Search code examples
javaperformanceasciiatoi

Java fast atoi using byte[]


I'm working on an application that's supposed to read and process flat files. These files don't always use a consistent encoding for every field in a record, so it was decided that we should read/write bytes and avoid the necessary decoding/encoding of turning them into Strings.

However, a lot of these fields are simple integers, and I need to validate them (test that they are really integers and in a certain range). I need a function that receives a byte[] and turns that into an int. I'm assuming all the digits are plain ASCII.

I know I could do this by first turning the byte[] into a CharBuffer, decoding to ISO-8859-1 or UTF-8, and then calling Integer.parseInt() but that seems like a lot of overhead and performance is important.

So, basically what I need is a Java equivalent of atoi(). I would prefer an API function (including 3rd party APIs). Also, the function should report errors in some way.

As a side note, I'm having the same issue with fields representing date/time (these are more rare though).

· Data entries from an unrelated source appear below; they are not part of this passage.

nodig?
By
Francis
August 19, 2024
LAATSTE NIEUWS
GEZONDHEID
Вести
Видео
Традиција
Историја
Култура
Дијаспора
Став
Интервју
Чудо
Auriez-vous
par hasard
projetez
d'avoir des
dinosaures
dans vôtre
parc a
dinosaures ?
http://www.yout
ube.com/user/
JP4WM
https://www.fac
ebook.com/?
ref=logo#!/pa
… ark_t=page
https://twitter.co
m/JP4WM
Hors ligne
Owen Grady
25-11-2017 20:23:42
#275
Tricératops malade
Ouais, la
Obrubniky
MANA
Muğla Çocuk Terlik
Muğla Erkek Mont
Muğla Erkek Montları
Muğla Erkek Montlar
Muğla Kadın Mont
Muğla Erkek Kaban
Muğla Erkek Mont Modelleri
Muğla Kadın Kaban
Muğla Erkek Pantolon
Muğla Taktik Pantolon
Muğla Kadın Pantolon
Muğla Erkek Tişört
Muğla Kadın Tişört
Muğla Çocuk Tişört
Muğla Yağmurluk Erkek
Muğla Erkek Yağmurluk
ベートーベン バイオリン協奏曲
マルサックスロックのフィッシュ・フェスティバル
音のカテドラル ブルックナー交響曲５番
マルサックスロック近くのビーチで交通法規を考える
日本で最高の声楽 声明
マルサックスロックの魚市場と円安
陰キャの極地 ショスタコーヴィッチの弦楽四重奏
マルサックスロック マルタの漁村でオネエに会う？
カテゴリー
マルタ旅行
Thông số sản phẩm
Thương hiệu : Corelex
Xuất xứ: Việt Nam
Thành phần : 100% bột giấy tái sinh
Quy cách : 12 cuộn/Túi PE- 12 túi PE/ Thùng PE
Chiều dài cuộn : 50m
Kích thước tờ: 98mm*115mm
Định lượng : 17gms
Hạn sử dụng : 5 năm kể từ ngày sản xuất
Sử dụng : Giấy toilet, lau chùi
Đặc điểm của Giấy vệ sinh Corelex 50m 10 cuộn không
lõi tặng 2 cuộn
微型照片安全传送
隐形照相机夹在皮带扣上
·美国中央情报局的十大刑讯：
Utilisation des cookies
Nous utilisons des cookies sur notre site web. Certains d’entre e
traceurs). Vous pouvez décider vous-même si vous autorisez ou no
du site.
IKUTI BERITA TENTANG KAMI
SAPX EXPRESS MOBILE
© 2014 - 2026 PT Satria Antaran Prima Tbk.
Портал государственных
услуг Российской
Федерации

It would be great if someone could mention some fast C-like library for Java.


Solution

  • while i can not give you a ready java solution i want to point you onto interesting (c) code for you to read: the author of qmail has a small function to quickly parse unsigned longs from a byte array scan_ulong, you can find lots of incarnations of that function all over the web:

    unsigned int scan_ulong(register const char *s,register unsigned long *u)
    {
      register unsigned int pos = 0;
      register unsigned long result = 0;
      register unsigned long c;
      while ((c = (unsigned long) (unsigned char) (s[pos] - '0')) < 10) {
        result = result * 10 + c;
        ++pos;
      }
      *u = result;
      return pos;
    }   
    

    (taken from here: https://github.com/jordansissel/djbdnsplus/blob/master/scan_ulong.c )

    that code should translate pretty smoothly to java.